As the exchange successfully came back online at 12.15 pm, LSE chief executive Xavier Rolet – who brought in the venue’s new Millennium trading system – apologised “sincerely” for the issues.
The LSE declined to comment on what happened to the systems this morning or what exact technology was affected. It said only that the problem had been a “real time data dissemination issue”. Earlier this week, the LSE also refused to explain an outage on its Borsa Italiana venue in Milan, which led the Italian market regulator to demand immediate details on what would be done to prevent another occurrence.
Large market data vendors, supplying LSE price information to traders, have been experiencing severe data accuracy issues over the last two weeks.

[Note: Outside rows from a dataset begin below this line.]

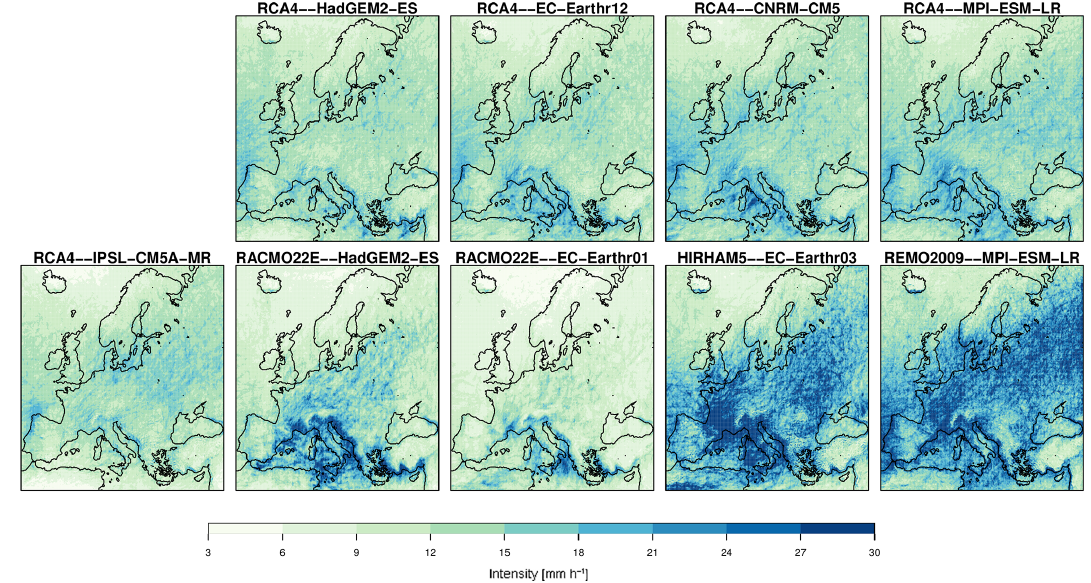
Figure 6. Intensity for 10-year return period for a 1h duration of all models in the RCM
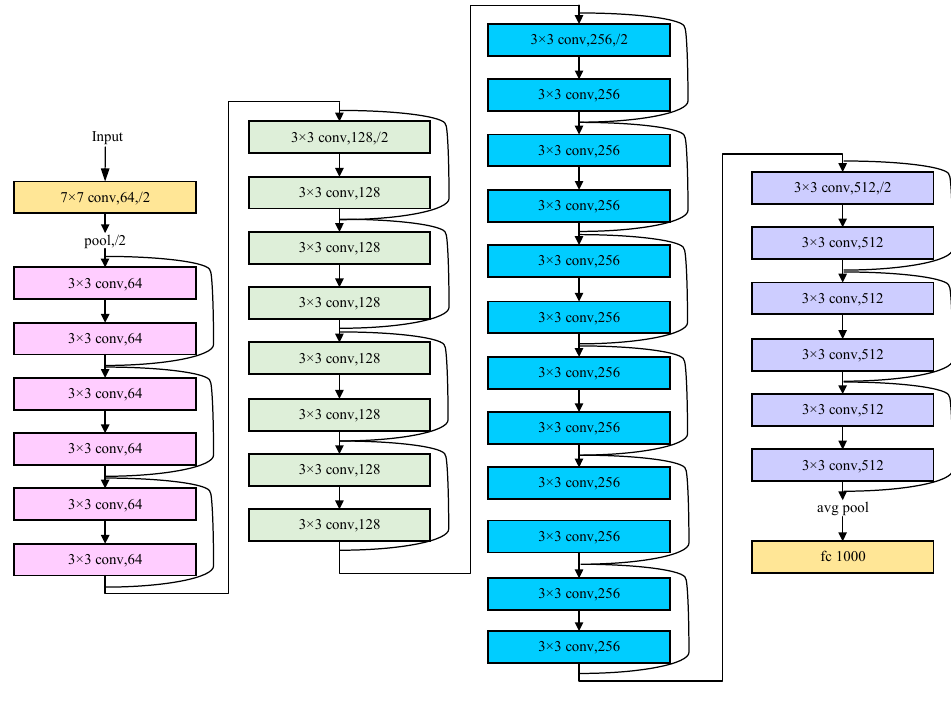
Figure 9. Basic structure of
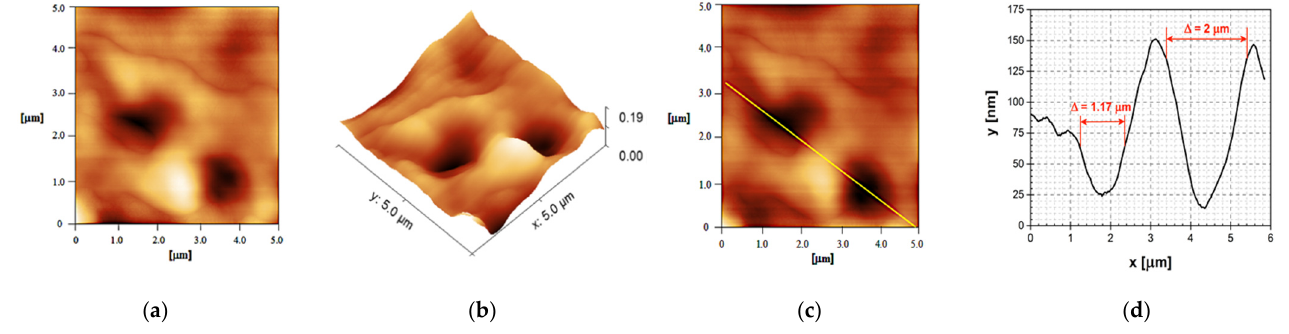
Figure 4. AFM images of the film topography obtained by scanning the 5 × 5 μ m 2 film surface of sample S2A ( a ), 2D and ( b ) 3D; ( c ) direction of the profile observed along the two inclusions (S2A); ( d ) profile along the two inclusions or valleys with the diameter of the inclusions/valleys.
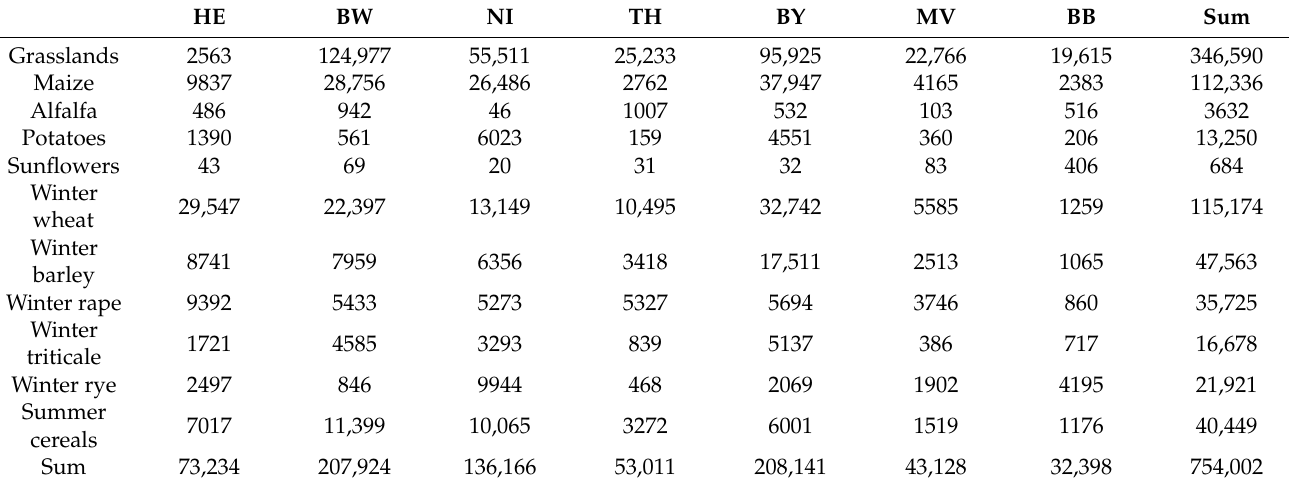
Table 1. Number of parcels per crop type in each study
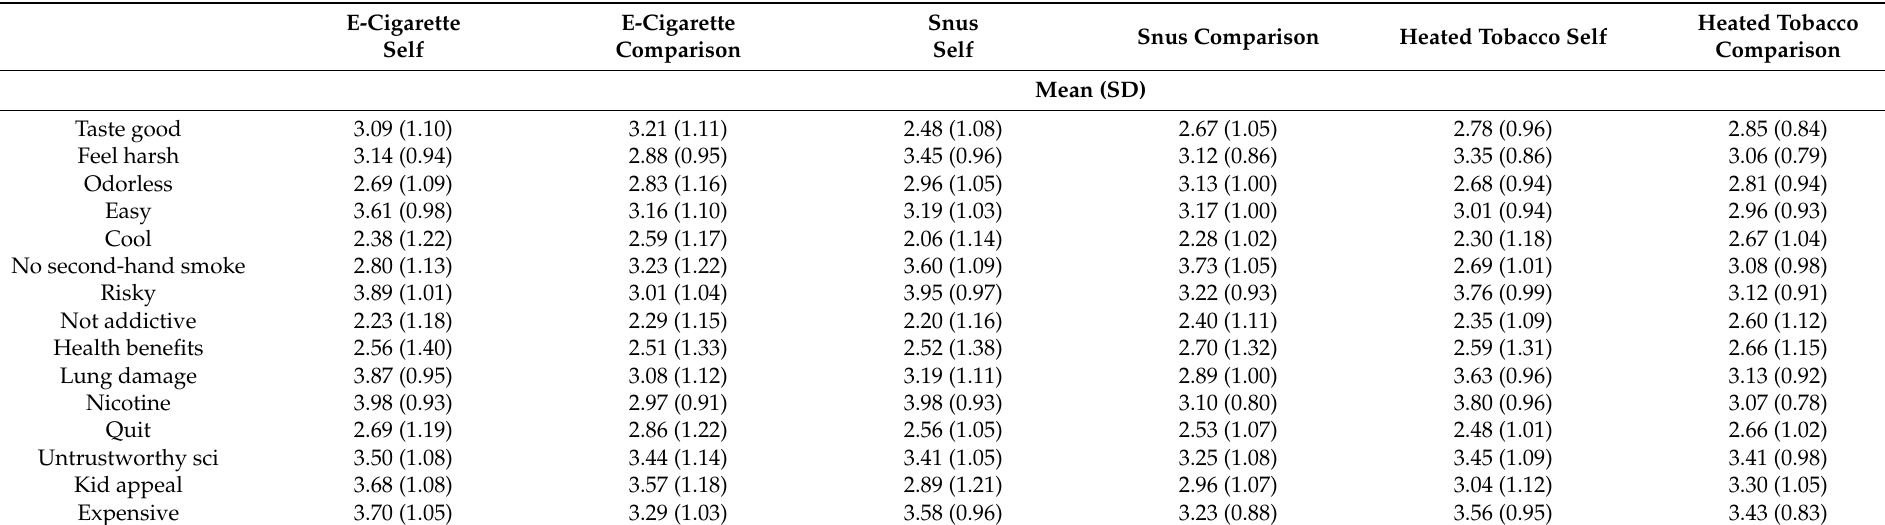
Table 4. Mean belief endorsement for the 15 close-ended belief items about e-cigarettes, snus, and heated tobacco n =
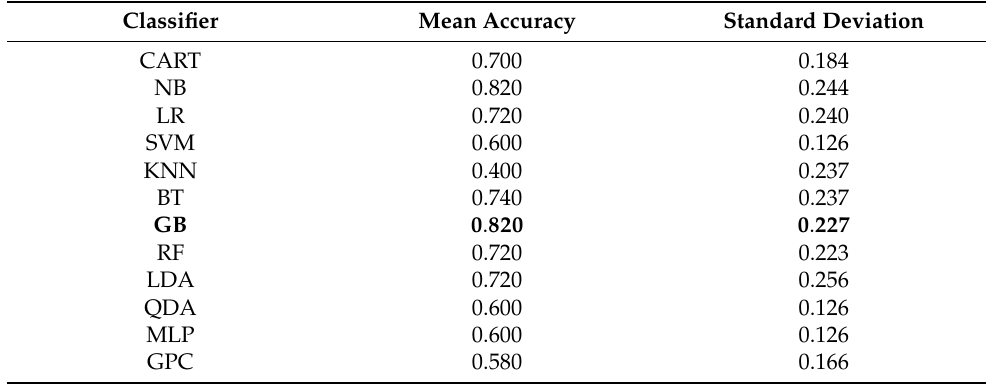
Figure 9. Cross validation results on dataset #2 for the LV level faults. Table 9. Cross validation accuracy and standard deviation for LV dataset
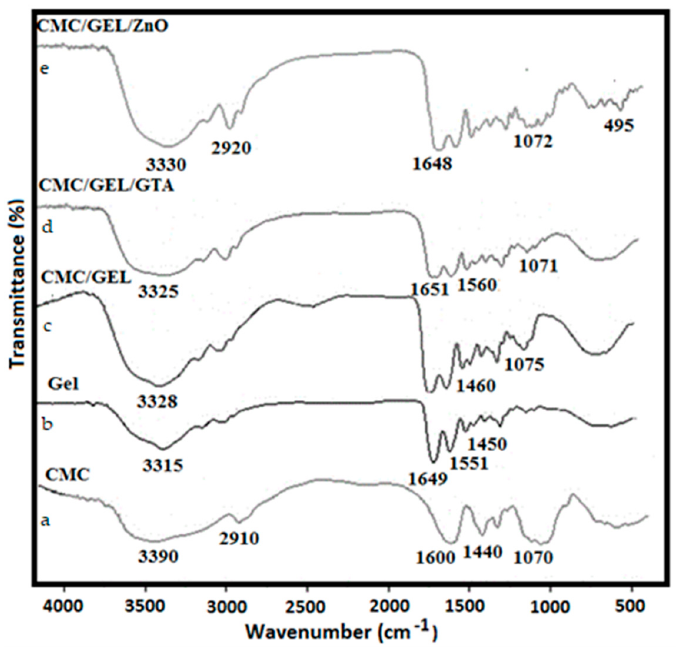
Figure 1. FT-IR Spectra of CMC/Gel/ZnO-Nps hydrogel films: ( a ) CMC, ( b ) Gel, ( c ) CMC/GEL, ( d ) CMC/GEL/GTA, ( e ) Table 1. Peak positions and vibration modes in CMC/GEL/ZnO nanocomposites hydrogels. Wavenumber (cm − 1 )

Privately, they have expressed immense frustration that the problems are occurring, but so has the exchange. It remains unclear where the problems originate – even though they pervade through different levels of the data-to-market supply chain.
Rolet today issued a statement apologising for the outage and insisting that this morning’s technology problem had been solved. "We sincerely regret the inconvenience that today's disruption to trading has caused our customers,” he said. “We have resolved the real time data dissemination issue and our UK cash equity markets have now resumed trading."
The problem was first announced at 7.54 am, as trades were cancelled on the system. Market sources speaking to Computerworld UK said the issue was also visible even earlier than that.
“The uncrossing trades that took place in the opening auction today are under investigation for potential cancellation,” the LSE said as the problems unfolded.
Millennium Exchange, the platform newly running on the main venue of the LSE, is written in C++ language and runs on Novell SUSE Linux-based datacentres. It offers data through the FIX and ITCH protocols.
Millennium replaces the TradElect system, based on Microsoft .Net and written in C#. Rolet began to distance the exchange from TradElect only a matter of weeks after becoming chief executive in 2009. An outage on that system two years earlier had lasted all day, leaving furious city brokers unable to trade on the city's main venue.